**Problem:**
Below is a listing; reproduce exactly its lines from the one containing "inexactos o incompletos." to its last line, both ends kept, and no other lines.

....................

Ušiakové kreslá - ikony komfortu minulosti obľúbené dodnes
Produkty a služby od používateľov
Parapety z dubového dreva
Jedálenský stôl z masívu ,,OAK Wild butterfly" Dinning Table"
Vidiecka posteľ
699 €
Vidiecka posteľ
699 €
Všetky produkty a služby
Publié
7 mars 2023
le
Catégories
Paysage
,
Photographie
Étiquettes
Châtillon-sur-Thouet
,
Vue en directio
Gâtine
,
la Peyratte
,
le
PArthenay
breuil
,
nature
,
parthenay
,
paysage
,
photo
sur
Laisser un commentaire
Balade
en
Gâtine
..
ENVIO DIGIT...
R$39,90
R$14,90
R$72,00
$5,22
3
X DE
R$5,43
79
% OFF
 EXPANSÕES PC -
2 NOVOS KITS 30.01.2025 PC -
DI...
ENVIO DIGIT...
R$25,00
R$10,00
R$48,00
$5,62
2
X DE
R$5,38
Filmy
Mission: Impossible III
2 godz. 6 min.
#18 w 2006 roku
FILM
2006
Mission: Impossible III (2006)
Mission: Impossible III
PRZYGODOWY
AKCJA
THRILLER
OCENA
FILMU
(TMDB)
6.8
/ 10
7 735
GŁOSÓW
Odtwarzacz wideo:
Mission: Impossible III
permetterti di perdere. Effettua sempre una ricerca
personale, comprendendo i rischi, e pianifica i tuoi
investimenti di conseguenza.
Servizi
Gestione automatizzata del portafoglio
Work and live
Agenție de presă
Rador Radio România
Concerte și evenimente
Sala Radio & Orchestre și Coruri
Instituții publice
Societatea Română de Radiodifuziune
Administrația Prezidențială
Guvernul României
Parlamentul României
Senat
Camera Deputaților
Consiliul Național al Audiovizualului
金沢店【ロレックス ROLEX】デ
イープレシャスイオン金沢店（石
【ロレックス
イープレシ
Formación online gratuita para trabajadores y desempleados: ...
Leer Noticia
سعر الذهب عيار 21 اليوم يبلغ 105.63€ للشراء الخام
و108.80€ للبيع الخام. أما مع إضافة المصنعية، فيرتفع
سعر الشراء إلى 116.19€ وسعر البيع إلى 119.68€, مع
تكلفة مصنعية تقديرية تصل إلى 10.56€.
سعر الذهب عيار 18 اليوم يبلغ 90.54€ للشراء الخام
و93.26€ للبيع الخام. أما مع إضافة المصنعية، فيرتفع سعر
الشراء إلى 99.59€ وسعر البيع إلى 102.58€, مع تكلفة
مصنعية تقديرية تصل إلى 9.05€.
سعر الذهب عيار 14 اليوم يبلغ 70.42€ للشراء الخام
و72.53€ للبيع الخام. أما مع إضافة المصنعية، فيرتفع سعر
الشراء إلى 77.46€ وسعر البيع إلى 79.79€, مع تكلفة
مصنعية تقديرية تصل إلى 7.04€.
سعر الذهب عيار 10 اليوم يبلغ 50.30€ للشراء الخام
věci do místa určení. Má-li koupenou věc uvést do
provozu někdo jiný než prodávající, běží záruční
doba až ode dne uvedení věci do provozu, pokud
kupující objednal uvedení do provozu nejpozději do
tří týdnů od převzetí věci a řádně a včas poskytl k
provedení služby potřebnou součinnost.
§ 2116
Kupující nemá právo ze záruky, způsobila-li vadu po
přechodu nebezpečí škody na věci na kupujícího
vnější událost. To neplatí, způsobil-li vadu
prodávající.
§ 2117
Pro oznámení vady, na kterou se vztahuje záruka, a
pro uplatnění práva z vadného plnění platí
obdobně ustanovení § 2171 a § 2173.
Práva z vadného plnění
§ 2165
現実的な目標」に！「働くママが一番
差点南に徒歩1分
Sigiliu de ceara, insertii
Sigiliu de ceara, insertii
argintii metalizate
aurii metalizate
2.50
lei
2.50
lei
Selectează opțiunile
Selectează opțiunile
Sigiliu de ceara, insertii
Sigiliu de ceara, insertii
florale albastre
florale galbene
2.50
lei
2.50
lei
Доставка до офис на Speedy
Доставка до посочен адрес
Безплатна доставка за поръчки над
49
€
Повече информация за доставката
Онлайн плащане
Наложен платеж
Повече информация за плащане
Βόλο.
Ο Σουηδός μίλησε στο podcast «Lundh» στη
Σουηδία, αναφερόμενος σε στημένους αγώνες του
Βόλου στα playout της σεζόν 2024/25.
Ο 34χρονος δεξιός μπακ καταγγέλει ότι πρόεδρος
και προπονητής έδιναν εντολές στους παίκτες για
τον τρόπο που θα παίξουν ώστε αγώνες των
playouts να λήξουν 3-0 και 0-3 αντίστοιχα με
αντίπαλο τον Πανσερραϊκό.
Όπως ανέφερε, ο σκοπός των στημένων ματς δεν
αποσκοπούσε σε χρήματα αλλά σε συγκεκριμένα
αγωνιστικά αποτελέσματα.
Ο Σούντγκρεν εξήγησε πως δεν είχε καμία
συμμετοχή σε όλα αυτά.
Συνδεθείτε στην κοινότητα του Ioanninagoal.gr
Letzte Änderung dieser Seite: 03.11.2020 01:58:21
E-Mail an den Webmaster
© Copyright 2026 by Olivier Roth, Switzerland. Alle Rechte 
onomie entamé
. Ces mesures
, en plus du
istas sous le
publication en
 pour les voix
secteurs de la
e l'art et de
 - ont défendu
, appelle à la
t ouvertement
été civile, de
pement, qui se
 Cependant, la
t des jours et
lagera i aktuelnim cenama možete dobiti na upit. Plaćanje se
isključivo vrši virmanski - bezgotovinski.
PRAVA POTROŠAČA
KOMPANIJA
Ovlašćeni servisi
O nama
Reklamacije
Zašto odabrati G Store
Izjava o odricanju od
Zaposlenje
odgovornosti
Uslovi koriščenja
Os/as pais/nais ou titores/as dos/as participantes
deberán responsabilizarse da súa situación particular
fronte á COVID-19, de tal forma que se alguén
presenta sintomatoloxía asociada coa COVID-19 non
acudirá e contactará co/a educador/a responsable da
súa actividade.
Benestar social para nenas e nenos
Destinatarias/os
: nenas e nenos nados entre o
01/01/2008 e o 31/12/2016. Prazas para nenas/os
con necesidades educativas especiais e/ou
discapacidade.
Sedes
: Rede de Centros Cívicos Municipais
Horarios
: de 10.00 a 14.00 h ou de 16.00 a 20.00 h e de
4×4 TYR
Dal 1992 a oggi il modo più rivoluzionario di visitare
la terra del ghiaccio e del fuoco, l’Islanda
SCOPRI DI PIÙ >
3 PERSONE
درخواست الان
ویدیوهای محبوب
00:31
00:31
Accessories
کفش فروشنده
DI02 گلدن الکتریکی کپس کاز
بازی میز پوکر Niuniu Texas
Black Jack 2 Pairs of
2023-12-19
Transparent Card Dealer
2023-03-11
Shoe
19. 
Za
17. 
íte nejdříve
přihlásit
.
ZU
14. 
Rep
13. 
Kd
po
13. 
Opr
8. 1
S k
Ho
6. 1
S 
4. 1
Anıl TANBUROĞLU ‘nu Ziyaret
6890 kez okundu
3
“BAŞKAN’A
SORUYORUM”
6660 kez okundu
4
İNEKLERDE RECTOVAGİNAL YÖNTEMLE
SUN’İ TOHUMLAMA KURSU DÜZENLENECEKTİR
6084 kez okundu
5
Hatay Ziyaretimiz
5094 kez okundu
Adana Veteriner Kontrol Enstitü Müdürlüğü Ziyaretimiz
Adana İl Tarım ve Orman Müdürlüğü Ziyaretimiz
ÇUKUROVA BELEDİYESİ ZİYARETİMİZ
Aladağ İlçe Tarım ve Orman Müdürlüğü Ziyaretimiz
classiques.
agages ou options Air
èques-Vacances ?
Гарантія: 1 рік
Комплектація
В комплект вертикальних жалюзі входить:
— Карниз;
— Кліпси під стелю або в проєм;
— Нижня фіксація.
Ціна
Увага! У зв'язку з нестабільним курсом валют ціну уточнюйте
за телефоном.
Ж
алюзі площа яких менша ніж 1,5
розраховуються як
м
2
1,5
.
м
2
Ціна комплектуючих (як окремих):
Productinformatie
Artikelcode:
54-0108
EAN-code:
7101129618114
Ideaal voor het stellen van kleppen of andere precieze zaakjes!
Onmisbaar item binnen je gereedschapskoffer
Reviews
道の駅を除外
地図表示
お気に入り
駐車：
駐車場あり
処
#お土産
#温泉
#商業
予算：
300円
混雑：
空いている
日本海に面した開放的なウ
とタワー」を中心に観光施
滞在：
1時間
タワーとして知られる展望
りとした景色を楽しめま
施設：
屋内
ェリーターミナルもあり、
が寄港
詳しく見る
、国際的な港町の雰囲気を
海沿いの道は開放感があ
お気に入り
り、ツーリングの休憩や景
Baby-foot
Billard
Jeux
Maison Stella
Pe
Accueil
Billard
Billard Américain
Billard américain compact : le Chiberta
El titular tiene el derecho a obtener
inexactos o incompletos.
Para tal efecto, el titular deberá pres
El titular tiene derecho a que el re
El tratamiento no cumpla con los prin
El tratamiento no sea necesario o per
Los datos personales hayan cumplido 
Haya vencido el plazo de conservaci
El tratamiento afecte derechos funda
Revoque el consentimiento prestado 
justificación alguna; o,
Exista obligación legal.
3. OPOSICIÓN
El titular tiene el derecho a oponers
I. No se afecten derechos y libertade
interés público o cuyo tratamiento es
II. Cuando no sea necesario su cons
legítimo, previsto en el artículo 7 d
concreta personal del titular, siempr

....................

**Answer below:**
inexactos o incompletos.
Para tal efecto, el titular deberá pres
El titular tiene derecho a que el re
El tratamiento no cumpla con los prin
El tratamiento no sea necesario o per
Los datos personales hayan cumplido 
Haya vencido el plazo de conservaci
El tratamiento afecte derechos funda
Revoque el consentimiento prestado 
justificación alguna; o,
Exista obligación legal.
3. OPOSICIÓN
El titular tiene el derecho a oponers
I. No se afecten derechos y libertade
interés público o cuyo tratamiento es
II. Cuando no sea necesario su cons
legítimo, previsto en el artículo 7 d
concreta personal del titular, siempr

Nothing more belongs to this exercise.